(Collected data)

○ ○ ○ ○ ○

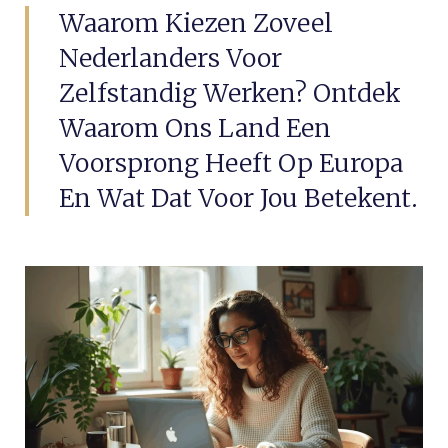
Waarom Kiezen Zoveel
Nederlanders Voor
Zelfstandig Werken? Ontdek
Waarom Ons Land Een
Voorsprong Heeft Op Europa
En Wat Dat Voor Jou Betekent.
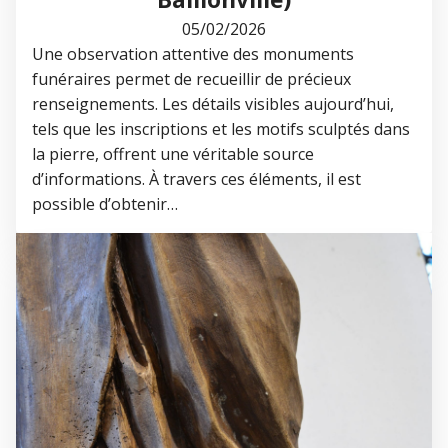
05/02/2026
Une observation attentive des monuments
funéraires permet de recueillir de précieux
renseignements. Les détails visibles aujourd’hui,
tels que les inscriptions et les motifs sculptés dans
la pierre, offrent une véritable source
d’informations. À travers ces éléments, il est
possible d’obtenir…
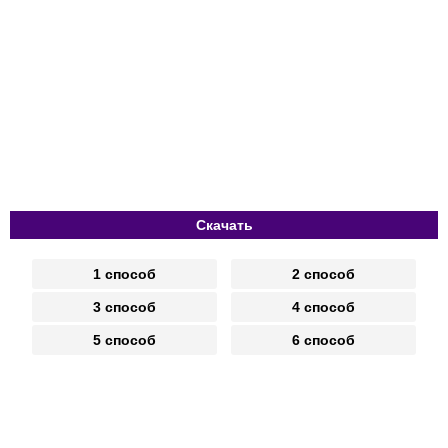
Скачать
1 способ
2 способ
3 способ
4 способ
5 способ
6 способ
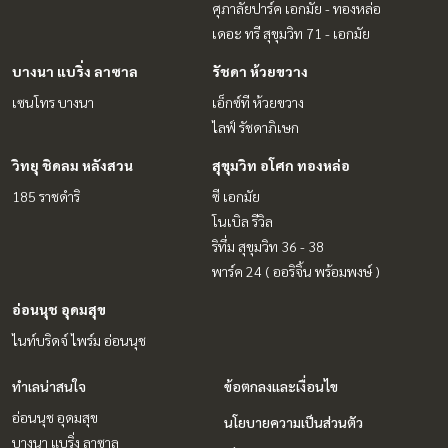
ศุภาลัยปาร์ค เอกมัย - ทองหล่อ
เดอะ ทรี สุขุมวิท 71 - เอกมัย
บางนา แบริ่ง ลาซาล
รัชดา ห้วยขวาง
เซนโทร บางนา
เอ็กซ์ที ห้วยขวาง
ไลฟ์ รัชดาภิเษก
วิทยุ ชิดลม หลังสวน
สุขุมวิท อโศก ทองหล่อ
185 ราชดำริ
ซี เอกมัย
โนเบิล รีวิล
ริทึ่ม สุขุมวิท 36 - 38
พาร์ค 24 ( ออริจิ้น พร้อมพงษ์ )
อ่อนนุช อุดมสุข
ไนท์บริดจ์ ไพร์ม อ่อนนุช
ทำเลน่าสนใจ
ข้อตกลงและเงื่อนไข
อ่อนนุช อุดมสุข
นโยบายความเป็นส่วนตัว
บางนา แบริ่ง ลาซาล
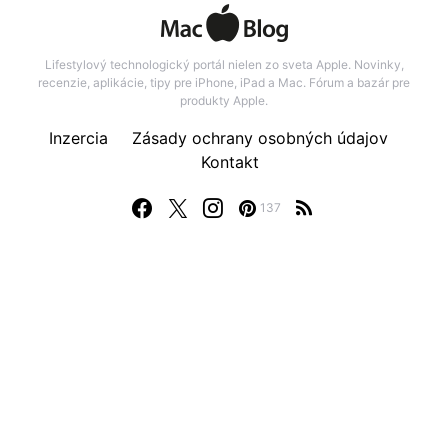
Lifestylový technologický portál nielen zo sveta Apple. Novinky,
recenzie, aplikácie, tipy pre iPhone, iPad a Mac. Fórum a bazár pre
produkty Apple.
Inzercia
Zásady ochrany osobných údajov
Kontakt
137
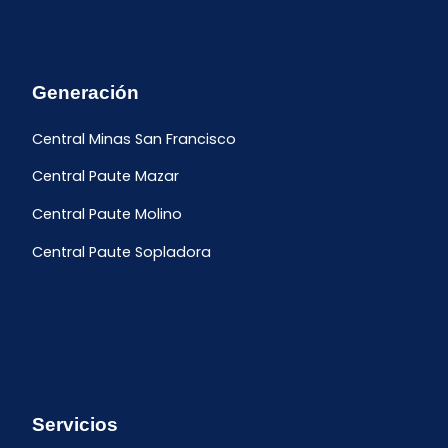
Generación
Central Minas San Francisco
Central Paute Mazar
Central Paute Molino
Central Paute Sopladora
Servicios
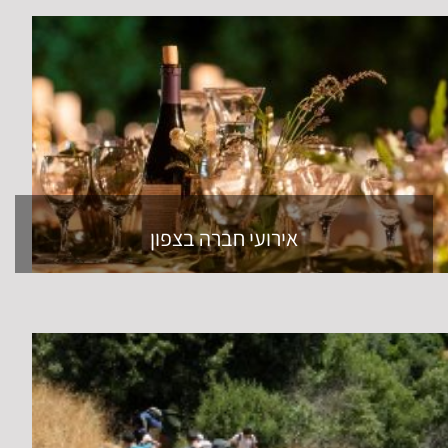
אירועי חברה בצפון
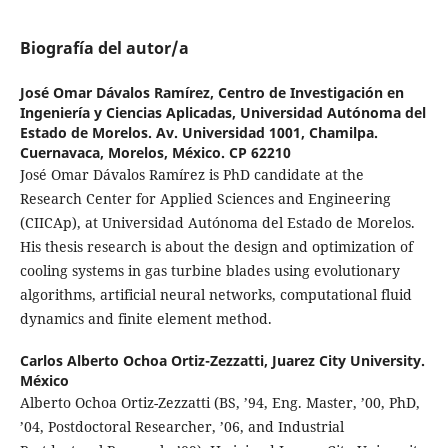
Biografía del autor/a
José Omar Dávalos Ramírez,
Centro de Investigación en
Ingeniería y Ciencias Aplicadas, Universidad Autónoma del
Estado de Morelos. Av. Universidad 1001, Chamilpa.
Cuernavaca, Morelos, México. CP 62210
José Omar Dávalos Ramírez is PhD candidate at the
Research Center for Applied Sciences and Engineering
(CIICAp), at Universidad Autónoma del Estado de Morelos.
His thesis research is about the design and optimization of
cooling systems in gas turbine blades using evolutionary
algorithms, artificial neural networks, computational fluid
dynamics and finite element method.
Carlos Alberto Ochoa Ortiz-Zezzatti,
Juarez City University.
México
Alberto Ochoa Ortiz-Zezzatti (BS, ’94, Eng. Master, ’00, PhD,
’04, Postdoctoral Researcher, ’06, and Industrial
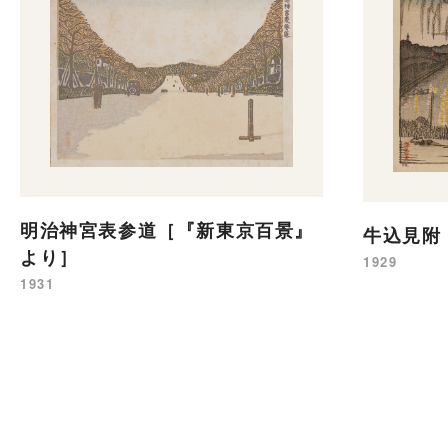
明治神宮表参道［『新東京百景』
牛込見附
より］
1929
1931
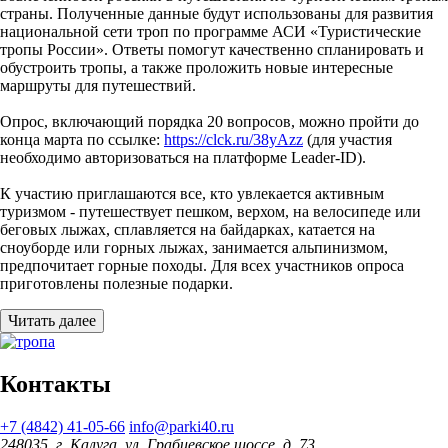
страны. Полученные данные будут использованы для развития
национальной сети троп по программе АСИ «Туристические
тропы России». Ответы помогут качественно спланировать и
обустроить тропы, а также проложить новые интересные
маршруты для путешествий.
Опрос, включающий порядка 20 вопросов, можно пройти до
конца марта по ссылке:
https://clck.ru/38yAzz
(для участия
необходимо авторизоваться на платформе Leader-ID).
К участию приглашаются все, кто увлекается активным
туризмом - путешествует пешком, верхом, на велосипеде или
беговых лыжах, сплавляется на байдарках, катается на
сноуборде или горных лыжах, занимается альпинизмом,
предпочитает горные походы. Для всех участников опроса
приготовлены полезные подарки.
Читать далее
Контакты
+7 (4842) 41-05-66
info@parki40.ru
248035, г. Калуга, ул. Грабцевское шоссе, д. 73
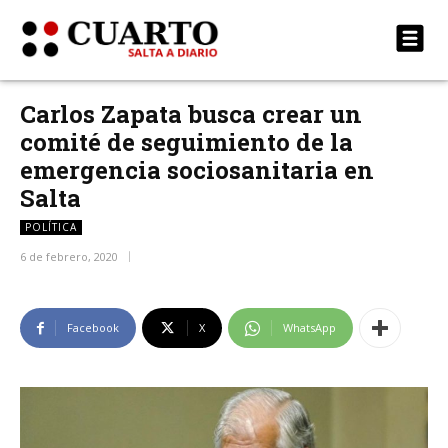
Carlos Zapata busca crear un
comité de seguimiento de la
emergencia sociosanitaria en
Salta
POLÍTICA
6 de febrero, 2020
Facebook
X
WhatsApp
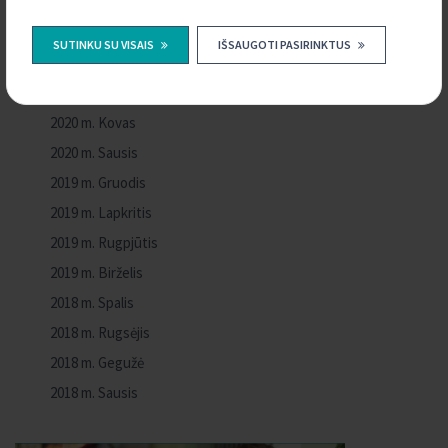
2020 m. Liepa
2020 m. Birželis
SUTINKU SU VISAIS
IŠSAUGOTI PASIRINKTUS
2020 m. Gegužė
2020 m. Balandis
2020 m. Kovas
2020 m. Sausis
2019 m. Gruodis
2019 m. Lapkritis
2019 m. Rugpjūtis
2019 m. Birželis
2018 m. Spalis
2018 m. Rugsėjis
2018 m. Gegužė
2018 m. Sausis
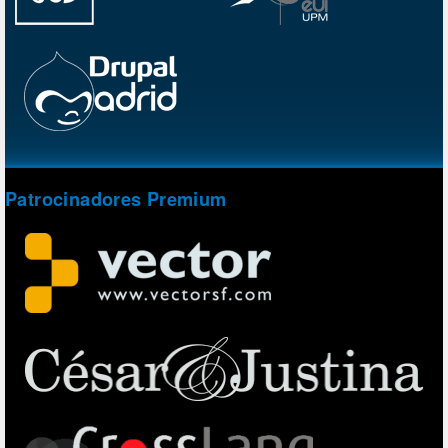
Patrocinadores Premium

○ ○ ○ ○ ○

§ What needs to be done
Update the data above by replacing each occurrence of "способ" with "метод" and leaving everything else as it is. Omit the pictures from your answer.

§ Finished task
Waarom Kiezen Zoveel
Nederlanders Voor
Zelfstandig Werken? Ontdek
Waarom Ons Land Een
Voorsprong Heeft Op Europa
En Wat Dat Voor Jou Betekent.
05/02/2026
Une observation attentive des monuments
funéraires permet de recueillir de précieux
renseignements. Les détails visibles aujourd’hui,
tels que les inscriptions et les motifs sculptés dans
la pierre, offrent une véritable source
d’informations. À travers ces éléments, il est
possible d’obtenir…
Скачать
1 метод
2 метод
3 метод
4 метод
5 метод
6 метод
ศุภาลัยปาร์ค เอกมัย - ทองหล่อ
เดอะ ทรี สุขุมวิท 71 - เอกมัย
บางนา แบริ่ง ลาซาล
รัชดา ห้วยขวาง
เซนโทร บางนา
เอ็กซ์ที ห้วยขวาง
ไลฟ์ รัชดาภิเษก
วิทยุ ชิดลม หลังสวน
สุขุมวิท อโศก ทองหล่อ
185 ราชดำริ
ซี เอกมัย
โนเบิล รีวิล
ริทึ่ม สุขุมวิท 36 - 38
พาร์ค 24 ( ออริจิ้น พร้อมพงษ์ )
อ่อนนุช อุดมสุข
ไนท์บริดจ์ ไพร์ม อ่อนนุช
ทำเลน่าสนใจ
ข้อตกลงและเงื่อนไข
อ่อนนุช อุดมสุข
นโยบายความเป็นส่วนตัว
บางนา แบริ่ง ลาซาล
Lifestylový technologický portál nielen zo sveta Apple. Novinky,
recenzie, aplikácie, tipy pre iPhone, iPad a Mac. Fórum a bazár pre
produkty Apple.
Inzercia
Zásady ochrany osobných údajov
Kontakt
137
Generación
Central Minas San Francisco
Central Paute Mazar
Central Paute Molino
Central Paute Sopladora
Servicios
אירועי חברה בצפון
Biografía del autor/a
José Omar Dávalos Ramírez,
Centro de Investigación en
Ingeniería y Ciencias Aplicadas, Universidad Autónoma del
Estado de Morelos. Av. Universidad 1001, Chamilpa.
Cuernavaca, Morelos, México. CP 62210
José Omar Dávalos Ramírez is PhD candidate at the
Research Center for Applied Sciences and Engineering
(CIICAp), at Universidad Autónoma del Estado de Morelos.
His thesis research is about the design and optimization of
cooling systems in gas turbine blades using evolutionary
algorithms, artificial neural networks, computational fluid
dynamics and finite element method.
Carlos Alberto Ochoa Ortiz-Zezzatti,
Juarez City University.
México
Alberto Ochoa Ortiz-Zezzatti (BS, ’94, Eng. Master, ’00, PhD,
’04, Postdoctoral Researcher, ’06, and Industrial
明治神宮表参道［『新東京百景』
牛込見附
より］
1929
1931
страны. Полученные данные будут использованы для развития
национальной сети троп по программе АСИ «Туристические
тропы России». Ответы помогут качественно спланировать и
обустроить тропы, а также проложить новые интересные
маршруты для путешествий.
Опрос, включающий порядка 20 вопросов, можно пройти до
конца марта по ссылке:
https://clck.ru/38yAzz
(для участия
необходимо авторизоваться на платформе Leader-ID).
К участию приглашаются все, кто увлекается активным
туризмом - путешествует пешком, верхом, на велосипеде или
беговых лыжах, сплавляется на байдарках, катается на
сноуборде или горных лыжах, занимается альпинизмом,
предпочитает горные походы. Для всех участников опроса
приготовлены полезные подарки.
Читать далее
Контакты
+7 (4842) 41-05-66
info@parki40.ru
248035, г. Калуга, ул. Грабцевское шоссе, д. 73
Carlos Zapata busca crear un
comité de seguimiento de la
emergencia sociosanitaria en
Salta
POLÍTICA
6 de febrero, 2020
Facebook
X
WhatsApp
2020 m. Liepa
2020 m. Birželis
SUTINKU SU VISAIS
IŠSAUGOTI PASIRINKTUS
2020 m. Gegužė
2020 m. Balandis
2020 m. Kovas
2020 m. Sausis
2019 m. Gruodis
2019 m. Lapkritis
2019 m. Rugpjūtis
2019 m. Birželis
2018 m. Spalis
2018 m. Rugsėjis
2018 m. Gegužė
2018 m. Sausis
Patrocinadores Premium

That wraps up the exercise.